For more examples, or to do further searches on ontologies see:

  • Sindice.com: A Semantic Web Index
  • Umbel.org: Umbel is a Vocabulary and Reference Concept Ontology
  • Bioontology.org: A good search site for many different biomedical ontologies
  • Cyc.com: Founded in 1994, Cycorp works to standardize, develop, commercialize and do more research into AI.
  • Open Directory Project: Lists a number of published ontologies
  • Wikipedia’s listing on Ontology (information science)  also has a long list of many known published ontologies at the bottom of the page.

Conclusion: Unstructured Data and Data Ontologies

The initial statements from Tom Gruber way back in 1993 during the bygone days of Web development still ring true today:

“Knowledge-based systems and services are expensive to build, test, and maintain. A software engineering methodology based on formal specifications of shared resources, reusable components, and standard services is needed. We believe that specifications of shared vocabulary can play an important role in such a methodology.”

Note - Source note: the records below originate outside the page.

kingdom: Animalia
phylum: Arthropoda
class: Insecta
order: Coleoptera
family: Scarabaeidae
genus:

The rapid growth of Unstructured Data over the past few years has spawned an explosion of Big Data products meant to aid in the “structuring” of such massive amounts of data created from blogs, social networking, video and a host of other “unstructured” elements. Enterprises worldwide are hurrying to collect, analyze, and translate into appreciable information petabytes and even exabytes of data so they can achieve a competitive edge in the marketplace. Yet, as the data volumes expand to ever greater quantities, as non-relational data systems continue to enter the market, as the complexity of systems, platforms, products, and codes continues to increase, new “common” solutions are needed. Data pandemonium is rampant in the world today and the standardization of data systems through the adoption of common ontologies is still a hope of many. The dream of Tim Berners-Lee and the Semantic Web or Web 3.0 (call it what you will) is happening with the adoption and further work with OWL, RDF, XML and others. But, the train is starting to go out of control. Can data professionals contain the Big Data beast through Tom Gruber’s “shared vocabulary”? Or do we already have such a system in place? Or rather than a single unifying system are the many systems and the Lernaean Hydra of Ancient Greek Mythology with its many heads has already been slain? Such questions are best left to further discussion. Parmenides certainly had no idea what his philosophical musings would lead to some 2500 years after his death.